As a DBA, we are often tasked with maintenance work on the database. Often this includes making sure that old data is purged from the tables. This is especially true with logging tables. Sometimes multiple applications write to the same logging tables, and they can grow very quickly.
Let’s say we have a logging table that has not been pruned recently or maybe, ever. We need to delete any data that is older than 60 days. We analyze the table and find there are 30 million records that need to be deleted. What is the best way? One way is to just write a delete statement like
DELETE FROM Table1 WHERE MyDate < getdate() – 60;
This will do the job, but there are some big issues with this method.
- The delete will take a long time. SQL Server will wrap the operation in a transaction so it can do a rollback if there are errors. This means you are deleting from the table and writing to the transaction log, which will increase its size and might cause an out of disk space error. Also, if something does happen and SQL Server must do a rollback, the rollback process can take longer than the original operation ran. If the error happened 45 minutes after the delete started it could take up to 90 minutes to rollback (depending on how your system is set up).
- During the delete, there is a good chance you will lock the table. And if a rollback occurs then that chance goes up. If you lock the table that all the applications log to, you could bring the entire system to a standstill.
- Large deletes use a lot of resources, especially IO. This can slow down the system and cause lag issues with the application, which may be unacceptable.
So, how should we delete large amounts of data? I find the best way is to delete it in manageable chunks.
First, look at the column you are using in your where clause for the delete (let’s say it is named CreatedDate). Is it indexed? If not, then you will most likely end up doing table scans which we all want to avoid. If you can index the column, that would be best, but many times you won’t be able to due to various reasons.
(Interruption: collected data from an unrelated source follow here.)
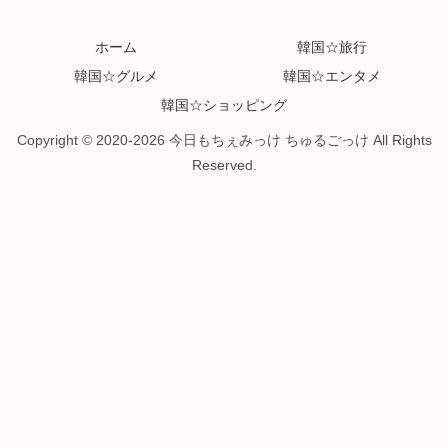
ホーム
韓国☆旅行
韓国☆グルメ
韓国☆エンタメ
韓国☆ショッピング
Copyright © 2020-2026 今日もちぇみっけ ちゅるごっけ All Rights
Reserved.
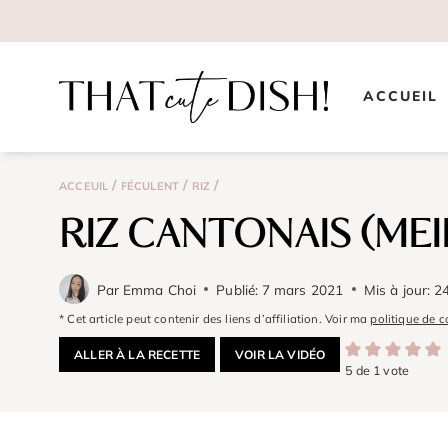
Aller
au
contenu
ACCUEIL
/
/
/
ACCEUIL
FÉCULENT
RIZ
RIZ CANTONAIS (MEI
Par
Emma Choi
Publié:
7 mars 2021
Mis à jour:
24
* Cet article peut contenir des liens d’affiliation. Voir ma
politique de c
ALLER À LA RECETTE
VOIR LA VIDÉO
5
de 1 vote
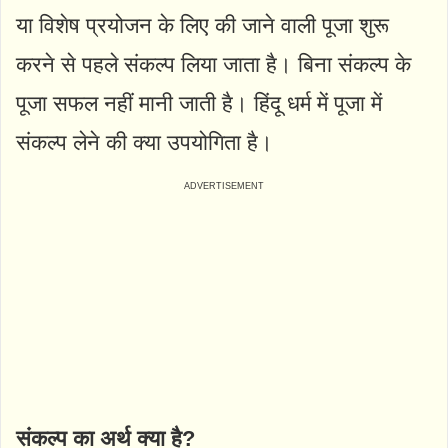
या विशेष प्रयोजन के लिए की जाने वाली पूजा शुरू
करने से पहले संकल्प लिया जाता है। बिना संकल्प के
पूजा सफल नहीं मानी जाती है। हिंदू धर्म में पूजा में
संकल्प लेने की क्या उपयोगिता है।
संकल्प का अर्थ क्या है?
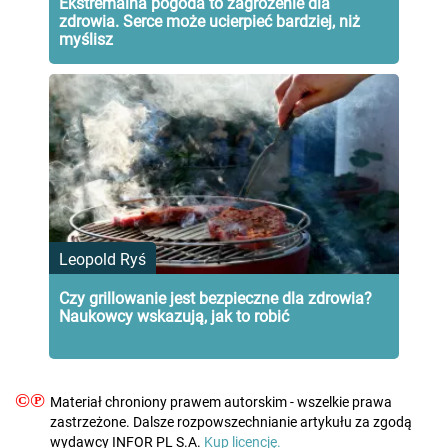
Ekstremalna pogoda to zagrożenie dla
zdrowia. Serce może ucierpieć bardziej, niż
myślisz
Leopold Ryś
Czy grillowanie jest bezpieczne dla zdrowia?
Naukowcy wskazują, jak to robić
©℗
Materiał chroniony prawem autorskim - wszelkie prawa
zastrzeżone. Dalsze rozpowszechnianie artykułu za zgodą
wydawcy INFOR PL S.A.
Kup licencję.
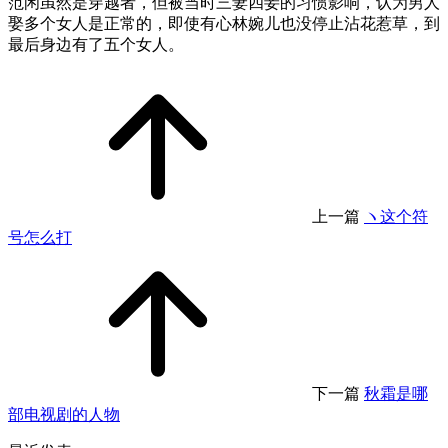
范闲虽然是穿越者，但被当时三妻四妾的习惯影响，认为男人
娶多个女人是正常的，即使有心林婉儿也没停止沾花惹草，到
最后身边有了五个女人。
上一篇
ヽ这个符
号怎么打
下一篇
秋霜是哪
部电视剧的人物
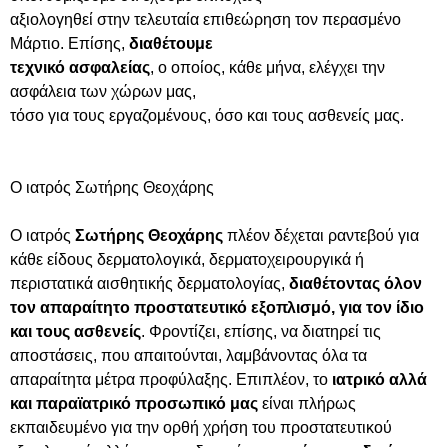
αξιολογηθεί στην τελευταία επιθεώρηση τον περασμένο
Μάρτιο. Επίσης,
διαθέτουμε
τεχνικό ασφαλείας
, ο οποίος, κάθε μήνα, ελέγχει την
ασφάλεια των χώρων μας,
τόσο για τους εργαζομένους, όσο και τους ασθενείς μας.
Ο ιατρός Σωτήρης Θεοχάρης
Ο ιατρός
Σωτήρης Θεοχάρης
πλέον δέχεται ραντεβού για
κάθε είδους δερματολογικά, δερματοχειρουργικά ή
περιστατικά αισθητικής δερματολογίας,
διαθέτοντας όλον
τον απαραίτητο προστατευτικό εξοπλισμό, για τον ίδιο
και τους ασθενείς
. Φροντίζει, επίσης, να διατηρεί τις
αποστάσεις, που απαιτούνται, λαμβάνοντας όλα τα
απαραίτητα μέτρα προφύλαξης. Επιπλέον, το
ιατρικό αλλά
και παραϊατρικό προσωπικό μας
είναι πλήρως
εκπαιδευμένο για την ορθή χρήση του προστατευτικού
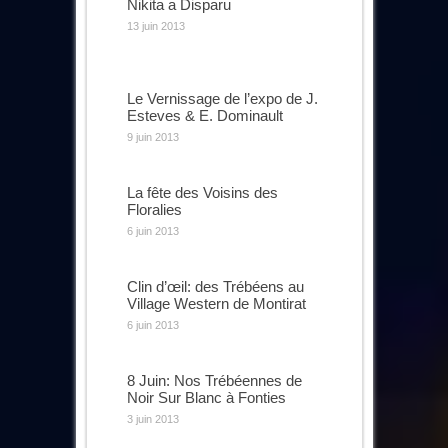
Nikita a Disparu
13 juin 2013
Le Vernissage de l’expo de J.
Esteves & E. Dominault
9 juin 2013
La fête des Voisins des
Floralies
6 juin 2013
Clin d’œil: des Trébéens au
Village Western de Montirat
6 juin 2013
8 Juin: Nos Trébéennes de
Noir Sur Blanc à Fonties
3 juin 2013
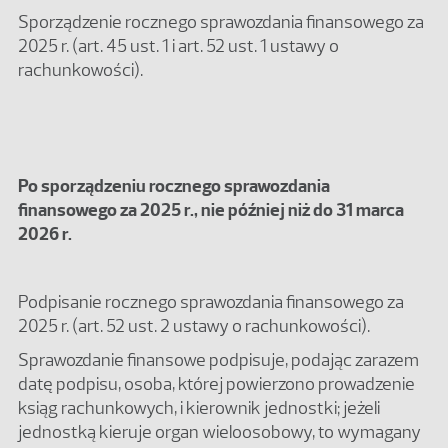
Sporządzenie rocznego sprawozdania finansowego za
2025 r. (art. 45 ust. 1 i art. 52 ust. 1 ustawy o
rachunkowości).
Po sporządzeniu rocznego sprawozdania
finansowego za 2025 r., nie później niż do 31 marca
2026 r.
Podpisanie rocznego sprawozdania finansowego za
2025 r. (art. 52 ust. 2 ustawy o rachunkowości).
Sprawozdanie finansowe podpisuje, podając zarazem
datę podpisu, osoba, której powierzono prowadzenie
ksiąg rachunkowych, i kierownik jednostki; jeżeli
jednostką kieruje organ wieloosobowy, to wymagany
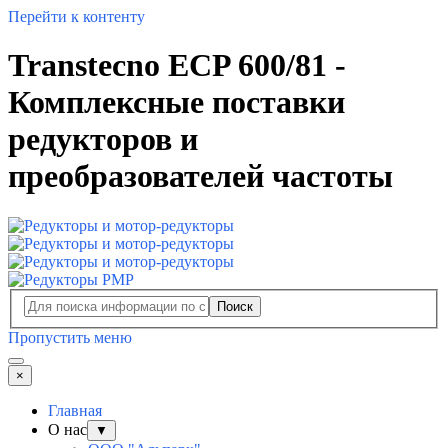
Перейти к контенту
Transtecno ECP 600/81 -
Комплексные поставки
редукторов и
преобразователей частоты
Поиск
Пропустить меню
×
Главная
О нас
▼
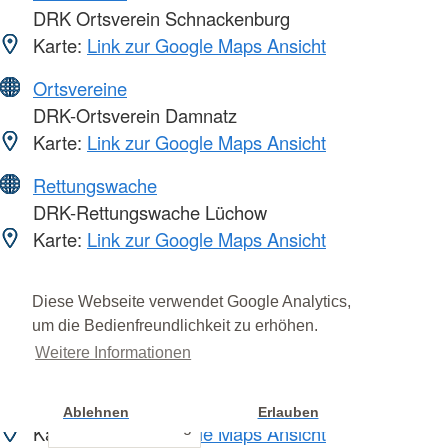
DRK Ortsverein Schnackenburg
Karte:
Link zur Google Maps Ansicht
Ortsvereine
DRK-Ortsverein Damnatz
Karte:
Link zur Google Maps Ansicht
Rettungswache
DRK-Rettungswache Lüchow
Karte:
Link zur Google Maps Ansicht
Rettungswache
Diese Webseite verwendet Google Analytics,
DRK-Rettungswache Dannenberg
um die Bedienfreundlichkeit zu erhöhen.
Karte:
Link zur Google Maps Ansicht
Weitere Informationen
Rettungswache
DRK-Rettungswache Gorleben
Ablehnen
Erlauben
Cookie Einstellung
Karte:
Link zur Google Maps Ansicht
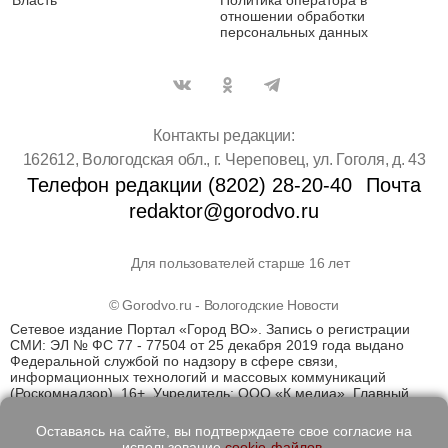
Власть
Политика оператора в
отношении обработки
персональных данных
Контакты редакции:
162612, Вологодская обл., г. Череповец, ул. Гоголя, д. 43
Телефон редакции (8202) 28-20-40
Почта
redaktor@gorodvo.ru
Для пользователей старше 16 лет
© Gorodvo.ru - Вологодские Новости
Сетевое издание Портал «Город ВО». Запись о регистрации
СМИ: ЭЛ № ФС 77 - 77504 от 25 декабря 2019 года выдано
Федеральной службой по надзору в сфере связи,
информационных технологий и массовых коммуникаций
(Роскомнадзор). 16+. Учредитель: ООО «К медиа». Главный
редактор Катаев Д.С. На информационном ресурсе
применяются рекомендательные технологии (информационные
Оставаясь на сайте, вы подтверждаете свое согласие на
технологии предоставления информации на основе сбора,
использование
cookie-файлов
.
I would try doing a small delete based on that column and look at the execution plan to see what is going on and to get a feel for how long it takes.
Delete Top (10000) From TableA Where CreatedDate < GetDate() – 60;
Looking at this we see it does do a table scan and it takes 45 seconds to run. That is not acceptable. So, we find the tables primary key. In this case let’s say it is ID. Try using that in conjunction with the date column.
Delete From TableA where ID IN ( Select Top 10000 ID From TableA Where CreatedDate < GetDate() – 60 );
This allows you to delete using the primary key which will be more efficient. This method takes 18 seconds to run. A lot faster than 45 seconds but still not quick for 10,000 rows.
Now I am going to do some testing with various row counts.
- 20,000 rows take 35 seconds.
- 10,000 rows take 18 seconds.
- 5,000 rows take 4 seconds.
5,000 is the sweet spot is seems. If I delete 10,000 rows it takes 18 seconds but if I delete 10,000 rows by doing two 5,000 row deletes it takes 8 seconds. In this case doing a smaller delete multiple times is faster than doing a larger delete one time.
At this rate, it will take 6.6 hours to delete 30,000,000 rows. That is not great, but it is not horrible either. You can set up a loop to run the 5,000 row delete until it is complete. You could also set up a cursor, but I hate cursors and don’t believe they should be used.
This allows you to avoid large transactions (and rollbacks if necessary), it should not lock the table, and it spreads the IO out over the 6 hours it takes to run so it is not just one giant hit. Also, it allows you to use the delete process you just created in a SQL Agent job that can run the daily so you always have just 21 days of data going forward.
When you must delete a large amount of data, there are multiple ways to do it. You just want to be sure that whatever method you use does not cause more harm than good. Avoid large transactions that can lock the table and take forever to complete. Also, don’t blow up the transaction logs and cause an out of disk space outage.